KXOR
- Junction City, Oregon; United States;
- Broadcast area: Eugene, Oregon
- Frequency: 660 kHz
- Branding: Radio Zion

Programming
- Language: Spanish
- Format: Christian

Ownership
- Owner: Iglesia de Cristo Ministerio Llamada Final, Inc.

History
- Former call signs: KZTU (1991–2004)

Technical information
- Licensing authority: FCC
- Facility ID: 31037
- Class: D
- Power: 10,000 watts (day); 75 watts (night);
- Transmitter coordinates: 44°12′36″N 123°10′56″W﻿ / ﻿44.21000°N 123.18222°W

Links
- Public license information: Public file; LMS;
- Webcast: Listen live
- Website: radiozion.net

= KXOR (AM) =

KXOR (660 AM, "Radio Zion") is a commercial radio station licensed to Junction City, Oregon, United States, and serving the greater Eugene, Oregon, area. The station, established as KZTU in 1991, is owned by Iglesia de Cristo Ministerio Llamada Final, Inc. and broadcasts a Spanish-language Christian format .

==History==
The station was assigned the call sign KZTU on August 23, 1991. On August 12, 2004, the station changed its call sign to the current KXOR.
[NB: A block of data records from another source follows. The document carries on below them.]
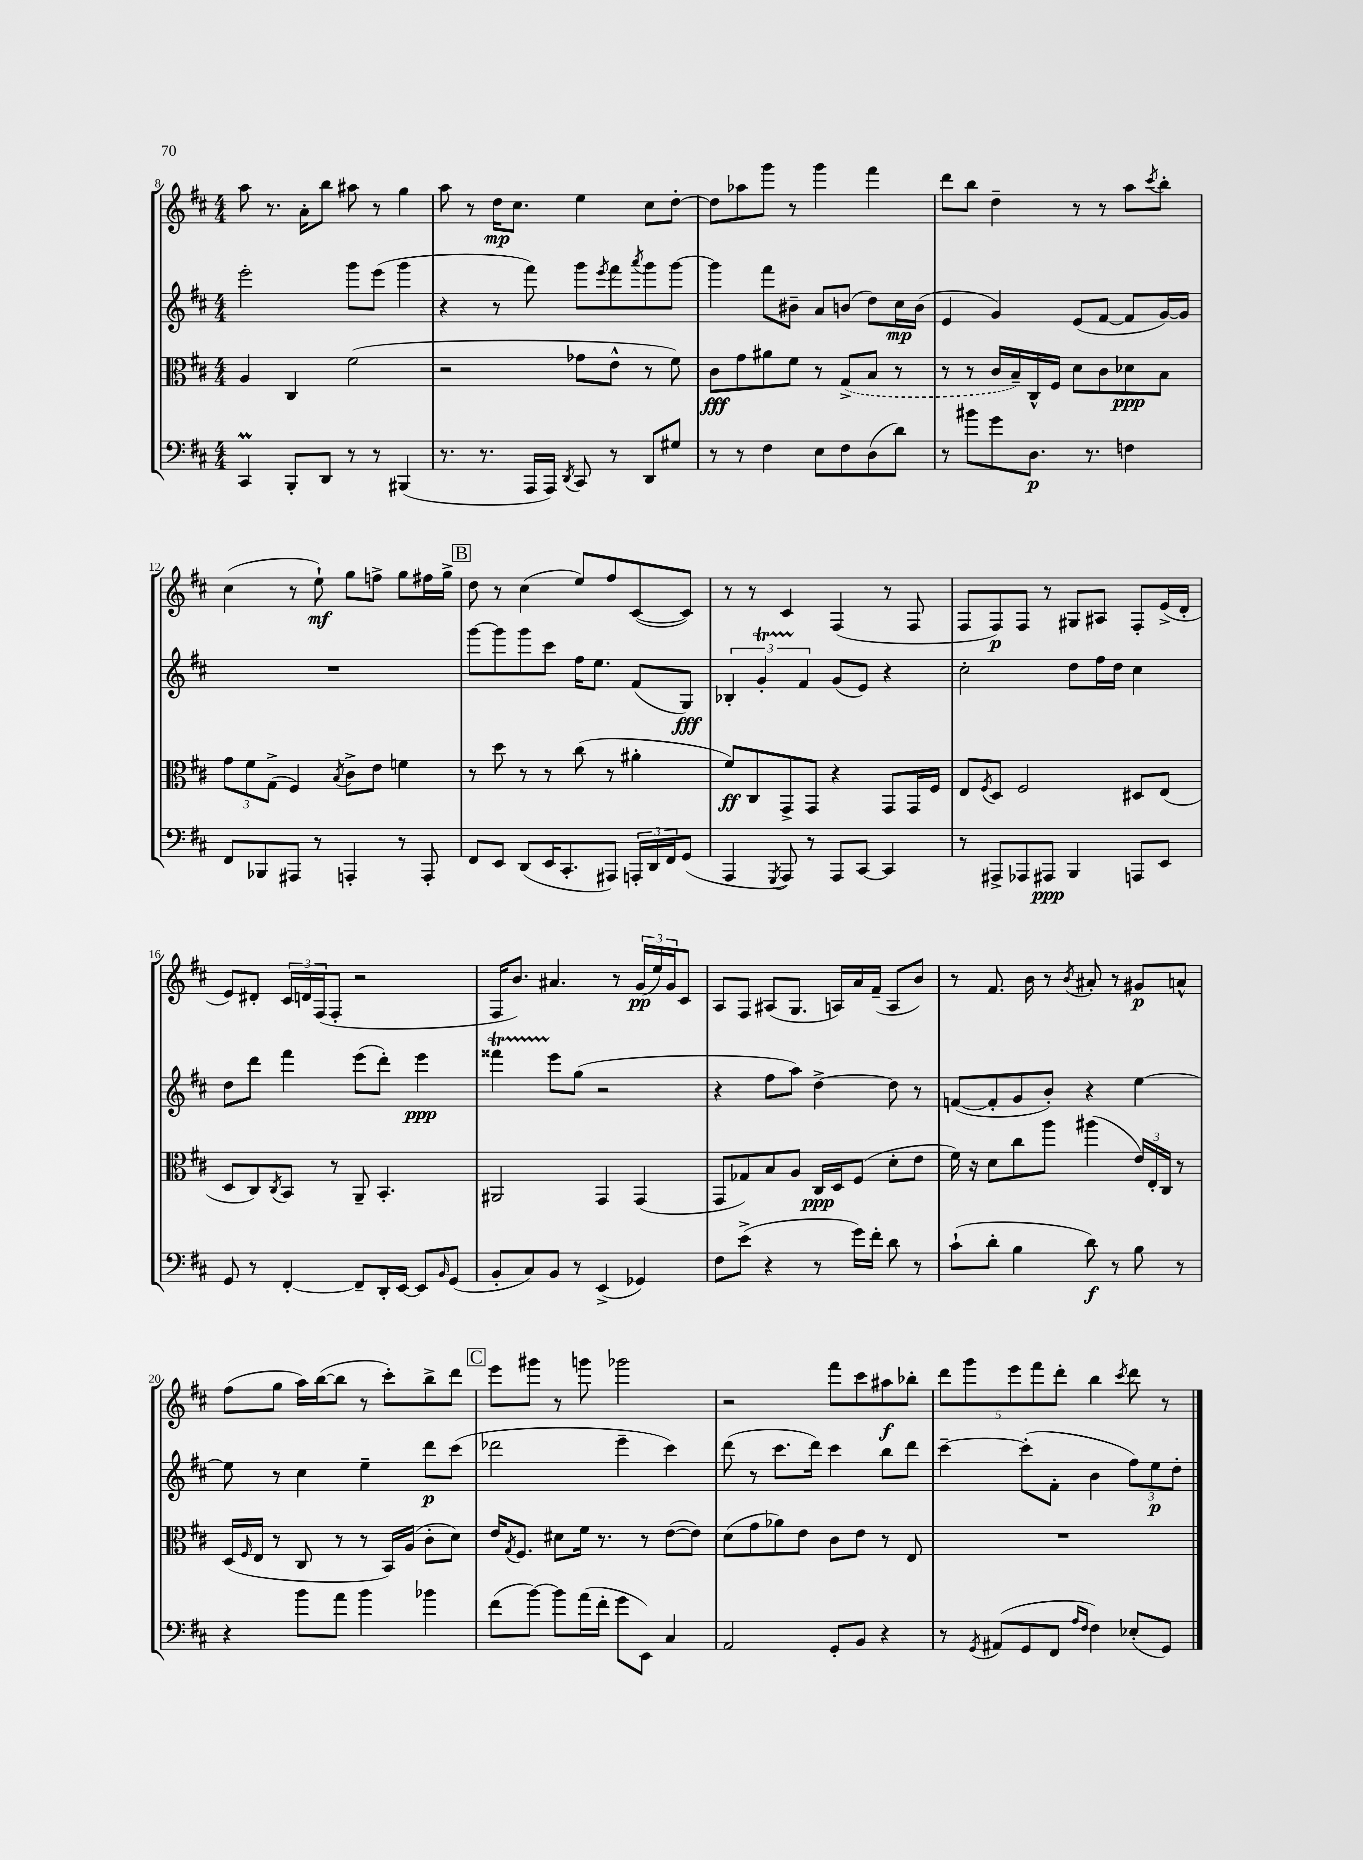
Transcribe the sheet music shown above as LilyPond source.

<<
\new StaffGroup <<
\new Staff = "s0" {
    \clef treble \key d \major \numericTimeSignature \time 4/4
    a''8 r8. a'16-. b''8 ais''8 r8 g''4 |
    a''8 r8 d''16\mp cis''8. e''4 cis''8 d''8~-. |
    d''8 aes''8 g'''8 r8 g'''4 fis'''4 |
    d'''8 b''8 d''4-- r8 r8 a''8 \acciaccatura { cis'''8 } b''8-. |
    cis''4( r8 e''8-!\mf) g''8 f''8-> g''8 fis''16 g''16-> |
    \mark \markup { \box "B" } d''8 r8 cis''4( e''8) fis''8 cis'8~( cis'8) |
    r8 r8 cis'4 fis4( r8 fis8 |
    fis8 fis8\p) fis8 r8 gis8 ais8 fis8-. e'16->( d'16-. |
    e'8) dis'8-. \tuplet 3/2 { cis'16 d'16 fis16( } fis8-. r2 |
    fis16 b'8.) ais'4. r8 \tuplet 3/2 { g'16\pp( e''16) g'16 } cis'8 |
    a8 fis8 ais8( g8. a16) a'16 fis'16--( a8 b'8) |
    r8 fis'8. b'16 r8 \acciaccatura { b'8 } ais'8-. r8 gis'8\p a'8-^ |
    fis''8( g''8 a''16) b''16~( b''8 r8 cis'''8-.) b''8-> d'''8 |
    \mark \markup { \box "C" } e'''8 gis'''8 r8 g'''8 ges'''2 |
    r2 fis'''8 cis'''8 ais''8\f bes''8-. |
    \tuplet 5/4 { d'''8 g'''8 e'''8 fis'''8 d'''8-. } b''4 \acciaccatura { cis'''8 } d'''8 r8 \bar "|." |
}
\new Staff = "s1" {
    \clef treble \key d \major \numericTimeSignature \time 4/4
    e'''2-. g'''8 e'''8( g'''4 |
    r4 r8 fis'''8) g'''8 \acciaccatura { e'''8 } fis'''8 \acciaccatura { a'''8 } g'''8 g'''8~ |
    g'''4 fis'''8 bis'8-- a'8 b'8( d''8) cis''16\mp b'16( |
    e'4 g'4) e'8( fis'8~ fis'8 g'16~) g'16 |
    R1 |
    \mark \markup { \box "B" } g'''8~ g'''8 g'''8 cis'''8 fis''16 e''8. fis'8( g8\fff) |
    \tuplet 3/2 { bes4-. g'4-.\startTrillSpan fis'4\stopTrillSpan } g'8( e'8) r4 |
    cis''2-. d''8 fis''16 d''16 cis''4 |
    d''8 d'''8 fis'''4 e'''8( d'''8-.) e'''4\ppp |
    fisis'''4\startTrillSpan e'''8\stopTrillSpan g''8( r2 |
    r4 fis''8 a''8) d''4~-> d''8 r8 |
    f'8~( f'8-. g'8 b'8-.) r4 e''4~ |
    e''8 r8 cis''4 e''4-- d'''8\p cis'''8( |
    \mark \markup { \box "C" } des'''2 e'''4-- cis'''4) |
    d'''8( r8 cis'''8. d'''16) cis'''4 b''8 d'''8 |
    cis'''4~-- cis'''8-.( fis'8-. b'4 \tuplet 3/2 { fis''8) e''8\p d''8-. } \bar "|." |
}
\new Staff = "s2" {
    \clef alto \key d \major \numericTimeSignature \time 4/4
    a4 cis4 fis'2( |
    r2 ges'8 e'8-^ r8 fis'8) |
    cis'8\fff g'8 ais'8 fis'8 r8 \once \slurDashed g8->( b8 r8 |
    r8 r8 cis'16 b16--) cis16-^ fis16 d'8 cis'8 des'8\ppp b8 |
    \tuplet 3/2 { g'8 fis'8 g8->( } fis4) \acciaccatura { b8 } cis'8-> e'8 f'4 |
    \mark \markup { \box "B" } r8 d''8 r8 r8 cis''8( r8 ais'4-. |
    fis'8\ff) cis8 g,8-> g,8 r4 g,8 g,16 fis16 |
    e8 \acciaccatura { fis8 } d8 fis2 dis8 e8( |
    d8 cis8) \acciaccatura { cis8 } b,8 r8 a,8-- b,4.-. |
    ais,2 g,4 g,4( |
    g,8 ges8) b8 a8 cis16\ppp d16 fis8( d'8-. e'8 |
    fis'16) r16 d'8 cis''8 a''8 ais''4( \tuplet 3/2 { e'16) e16-. cis16 } r8 |
    d16( \grace { fis16 } e16 r8 cis8 r8 r8 b,16) a16( cis'8-. d'8) |
    \mark \markup { \box "C" } e'16 \acciaccatura { g8 } fis8. dis'8 fis'16 r8. r8 e'8~( e'8) |
    d'8( g'8 aes'8) e'8 cis'8 e'8 r8 e8 |
    R1 \bar "|." |
}
\new Staff = "s3" {
    \clef bass \key d \major \numericTimeSignature \time 4/4
    cis,4\prall b,,8-. d,8 r8 r8 bis,,4( |
    r8. r8. a,,16 a,,16) \acciaccatura { d,8 } cis,8 r8 d,8 gis8 |
    r8 r8 fis4 e8 fis8 d8( d'8) |
    r8 bis'8 g'8 d8.\p r8. f4 |
    fis,8 bes,,8 ais,,8 r8 a,,4-. r8 a,,8-. |
    \mark \markup { \box "B" } fis,8 e,8 d,8( e,16 cis,8.-. ais,,8) \tuplet 3/2 { a,,16-. d,16 fis,16 } g,8( |
    a,,4 \acciaccatura { g,,8 } a,,8) r8 a,,8 cis,8~ cis,4 |
    r8 ais,,8-> aes,,8 ais,,8\ppp b,,4 a,,8 e,8 |
    g,8 r8 fis,4~-. fis,8-- d,16-. e,16~ e,8 \grace { b,16 } g,8( |
    b,8-. cis8) b,8 r8 e,4->( ges,4) |
    fis8 e'8->( r4 r8 g'16) fis'16-. d'8 r8 |
    cis'8-!( d'8-. b4 d'8\f) r8 b8 r8 |
    r4 b'8 a'8 b'4 bes'4 |
    \mark \markup { \box "C" } fis'8( b'8~) b'8 a'16( fis'16-. g'8 e,8) cis4 |
    a,2 g,8-. b,8 r4 |
    r8 \acciaccatura { g,8 } ais,8( g,8 fis,8 \grace { a16 fis16 } fis4) ees8-.( g,8) \bar "|." |
}
>>
>>
\layout { \context { \Score currentBarNumber = #8 } }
On December 30, 2009, KXOR went off the air citing "substantial decreases in its revenue flow" over the past three years. In its application to the FCC for special temporary authority to remain silent, the station's license holder claimed that "losses have reached the point that the station no longer generates sufficient funds to pay operating expenses" and that the company is seeking to either sell the station or refinance and return to operation. The FCC granted the station authority to remain silent on March 4, 2010.

Former branding

Until going dark on December 30, 2009, KXOR broadcast a mixed Regional Mexican music and Spanish-language talk radio format branded as "La X 660" to the Eugene, Oregon, area. This programming was aired in conjunction with sister station KXPD (1040 AM) in Portland, Oregon. In September 2010, the station filed for an extension of this authority but the application was dismissed as moot on October 25, 2010. The station returned to the air on October 18, 2010, as a Regional Mexican station with the "La Ke Buena" branding.
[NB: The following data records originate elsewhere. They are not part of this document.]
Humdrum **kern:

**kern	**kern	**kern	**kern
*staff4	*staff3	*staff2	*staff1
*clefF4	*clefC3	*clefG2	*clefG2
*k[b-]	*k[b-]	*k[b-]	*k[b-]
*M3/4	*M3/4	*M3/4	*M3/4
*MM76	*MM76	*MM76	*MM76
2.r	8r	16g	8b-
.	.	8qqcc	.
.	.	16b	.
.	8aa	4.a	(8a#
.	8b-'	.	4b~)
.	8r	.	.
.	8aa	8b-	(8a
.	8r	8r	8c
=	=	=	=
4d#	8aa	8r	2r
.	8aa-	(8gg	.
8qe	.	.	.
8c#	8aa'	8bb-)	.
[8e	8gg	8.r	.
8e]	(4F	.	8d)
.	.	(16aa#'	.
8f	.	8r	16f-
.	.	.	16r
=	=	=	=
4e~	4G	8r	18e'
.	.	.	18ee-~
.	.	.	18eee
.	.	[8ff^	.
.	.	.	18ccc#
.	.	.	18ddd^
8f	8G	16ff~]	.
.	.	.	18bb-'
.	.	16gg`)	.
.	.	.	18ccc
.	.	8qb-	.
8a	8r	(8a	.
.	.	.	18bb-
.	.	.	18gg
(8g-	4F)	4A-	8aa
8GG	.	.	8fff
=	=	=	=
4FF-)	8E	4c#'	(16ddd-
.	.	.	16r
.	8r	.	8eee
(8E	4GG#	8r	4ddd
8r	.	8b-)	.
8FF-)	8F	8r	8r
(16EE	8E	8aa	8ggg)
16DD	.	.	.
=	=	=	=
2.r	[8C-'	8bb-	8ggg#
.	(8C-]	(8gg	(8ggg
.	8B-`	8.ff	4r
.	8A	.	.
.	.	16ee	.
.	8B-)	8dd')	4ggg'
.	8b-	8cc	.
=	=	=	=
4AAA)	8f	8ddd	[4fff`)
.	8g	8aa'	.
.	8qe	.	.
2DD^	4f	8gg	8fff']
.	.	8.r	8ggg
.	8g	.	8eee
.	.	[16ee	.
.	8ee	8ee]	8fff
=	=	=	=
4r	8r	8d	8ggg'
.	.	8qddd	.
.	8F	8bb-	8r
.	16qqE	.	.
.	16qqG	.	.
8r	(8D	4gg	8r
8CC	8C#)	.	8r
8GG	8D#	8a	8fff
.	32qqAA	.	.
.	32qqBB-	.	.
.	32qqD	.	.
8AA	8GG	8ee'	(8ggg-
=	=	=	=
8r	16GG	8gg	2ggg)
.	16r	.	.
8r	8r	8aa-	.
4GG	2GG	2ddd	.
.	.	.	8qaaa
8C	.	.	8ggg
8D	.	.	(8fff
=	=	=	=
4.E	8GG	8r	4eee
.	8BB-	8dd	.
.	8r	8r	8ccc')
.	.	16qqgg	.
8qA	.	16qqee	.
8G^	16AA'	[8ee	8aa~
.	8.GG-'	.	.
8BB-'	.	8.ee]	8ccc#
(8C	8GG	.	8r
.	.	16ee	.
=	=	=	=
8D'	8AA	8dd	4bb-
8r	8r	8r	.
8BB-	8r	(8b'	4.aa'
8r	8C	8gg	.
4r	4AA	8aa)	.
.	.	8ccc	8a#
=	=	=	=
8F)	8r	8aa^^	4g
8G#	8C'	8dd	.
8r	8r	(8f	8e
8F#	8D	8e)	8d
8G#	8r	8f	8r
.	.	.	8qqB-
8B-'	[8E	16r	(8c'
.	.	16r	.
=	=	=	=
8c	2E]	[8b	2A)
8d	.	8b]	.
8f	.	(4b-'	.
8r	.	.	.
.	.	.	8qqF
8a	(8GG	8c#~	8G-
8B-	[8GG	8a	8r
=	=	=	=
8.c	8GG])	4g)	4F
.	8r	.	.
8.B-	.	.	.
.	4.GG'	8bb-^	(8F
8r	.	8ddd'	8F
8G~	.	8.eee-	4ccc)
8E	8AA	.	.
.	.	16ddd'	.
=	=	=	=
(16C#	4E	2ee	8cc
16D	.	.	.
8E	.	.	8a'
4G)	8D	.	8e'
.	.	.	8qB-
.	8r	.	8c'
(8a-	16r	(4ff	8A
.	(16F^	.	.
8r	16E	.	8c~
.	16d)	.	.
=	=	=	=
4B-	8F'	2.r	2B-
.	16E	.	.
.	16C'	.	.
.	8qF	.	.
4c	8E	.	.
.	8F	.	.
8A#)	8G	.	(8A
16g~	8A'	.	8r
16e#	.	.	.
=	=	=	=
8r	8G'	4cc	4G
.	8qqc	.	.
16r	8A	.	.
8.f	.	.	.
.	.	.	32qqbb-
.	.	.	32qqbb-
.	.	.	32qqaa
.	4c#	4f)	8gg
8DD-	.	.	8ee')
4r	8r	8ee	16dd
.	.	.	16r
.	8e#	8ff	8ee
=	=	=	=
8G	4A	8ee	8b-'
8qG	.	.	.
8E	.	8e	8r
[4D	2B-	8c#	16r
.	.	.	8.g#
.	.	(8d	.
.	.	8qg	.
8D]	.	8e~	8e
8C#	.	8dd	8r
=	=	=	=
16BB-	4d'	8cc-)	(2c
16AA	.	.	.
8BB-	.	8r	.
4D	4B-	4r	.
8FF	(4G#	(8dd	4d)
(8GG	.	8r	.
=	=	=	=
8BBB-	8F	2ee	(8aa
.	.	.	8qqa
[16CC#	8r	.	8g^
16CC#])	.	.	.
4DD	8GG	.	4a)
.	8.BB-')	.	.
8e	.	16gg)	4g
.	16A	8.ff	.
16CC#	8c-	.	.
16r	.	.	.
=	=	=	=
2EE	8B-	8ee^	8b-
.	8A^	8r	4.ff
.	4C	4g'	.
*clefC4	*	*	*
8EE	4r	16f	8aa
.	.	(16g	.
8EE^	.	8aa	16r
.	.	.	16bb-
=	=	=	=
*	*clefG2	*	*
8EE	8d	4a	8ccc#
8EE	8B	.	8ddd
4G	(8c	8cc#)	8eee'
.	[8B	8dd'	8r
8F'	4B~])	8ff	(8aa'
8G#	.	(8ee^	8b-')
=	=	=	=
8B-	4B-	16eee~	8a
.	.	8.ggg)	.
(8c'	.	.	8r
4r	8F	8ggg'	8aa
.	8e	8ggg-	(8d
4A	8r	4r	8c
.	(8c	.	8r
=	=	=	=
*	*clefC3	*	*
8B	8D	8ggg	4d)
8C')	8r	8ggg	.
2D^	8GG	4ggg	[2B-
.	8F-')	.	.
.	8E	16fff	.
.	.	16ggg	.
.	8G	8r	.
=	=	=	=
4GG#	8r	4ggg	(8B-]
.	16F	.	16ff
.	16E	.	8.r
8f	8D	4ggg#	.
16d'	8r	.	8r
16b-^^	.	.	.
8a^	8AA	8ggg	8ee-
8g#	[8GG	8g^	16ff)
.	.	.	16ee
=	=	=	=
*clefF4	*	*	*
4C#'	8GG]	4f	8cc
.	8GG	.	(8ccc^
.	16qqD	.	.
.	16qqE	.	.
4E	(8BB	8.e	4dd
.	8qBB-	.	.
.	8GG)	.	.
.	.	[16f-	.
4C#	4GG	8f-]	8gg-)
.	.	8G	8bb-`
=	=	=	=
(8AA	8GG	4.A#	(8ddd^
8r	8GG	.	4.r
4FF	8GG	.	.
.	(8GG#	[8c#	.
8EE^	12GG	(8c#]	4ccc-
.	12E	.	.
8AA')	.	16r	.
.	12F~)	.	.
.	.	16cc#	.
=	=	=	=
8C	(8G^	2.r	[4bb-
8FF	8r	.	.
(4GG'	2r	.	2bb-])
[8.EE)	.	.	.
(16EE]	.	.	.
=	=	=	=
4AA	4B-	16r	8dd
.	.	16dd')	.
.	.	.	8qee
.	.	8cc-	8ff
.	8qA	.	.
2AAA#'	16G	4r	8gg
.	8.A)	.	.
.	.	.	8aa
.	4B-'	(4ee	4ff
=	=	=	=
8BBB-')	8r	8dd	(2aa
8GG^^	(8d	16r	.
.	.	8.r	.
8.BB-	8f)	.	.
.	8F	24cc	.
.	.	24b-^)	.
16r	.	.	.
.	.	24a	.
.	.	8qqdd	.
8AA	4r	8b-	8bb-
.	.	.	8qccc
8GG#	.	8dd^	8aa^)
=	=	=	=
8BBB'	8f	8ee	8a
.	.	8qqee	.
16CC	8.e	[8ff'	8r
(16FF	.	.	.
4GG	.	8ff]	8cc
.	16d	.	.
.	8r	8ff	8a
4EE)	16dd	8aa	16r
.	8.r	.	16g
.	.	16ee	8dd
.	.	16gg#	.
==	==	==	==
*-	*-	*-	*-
In December 2011, Churchill Media, LLC, applied to the FCC to transfer KXOR and sister station KLZS to "Arlie & Company". Both companies are wholly owned by Suzanne K. Arlie and the transfer was made as a "business reorganization". The FCC approved the move on December 29, 2011, and formal consummation of the transaction took place the same day.

In February 2012, Arlie & Company reached an agreement to sell KXOR to Zion Multimedia (Otto R. Azurdia, president) for $548,100 through their Zion Multimedia Oregon Corporation holding company. The deal gained FCC approval on April 2, 2012, and was formally consummated on April 17, 2012.

Zion Multimedia sold KXOR to Iglesia de Cristo Ministerio Llamada Final, Inc. in a transaction that was consummated on May 7, 2015. The consideration for the purchase was settlement of a $280,000 debt outstanding between the parties.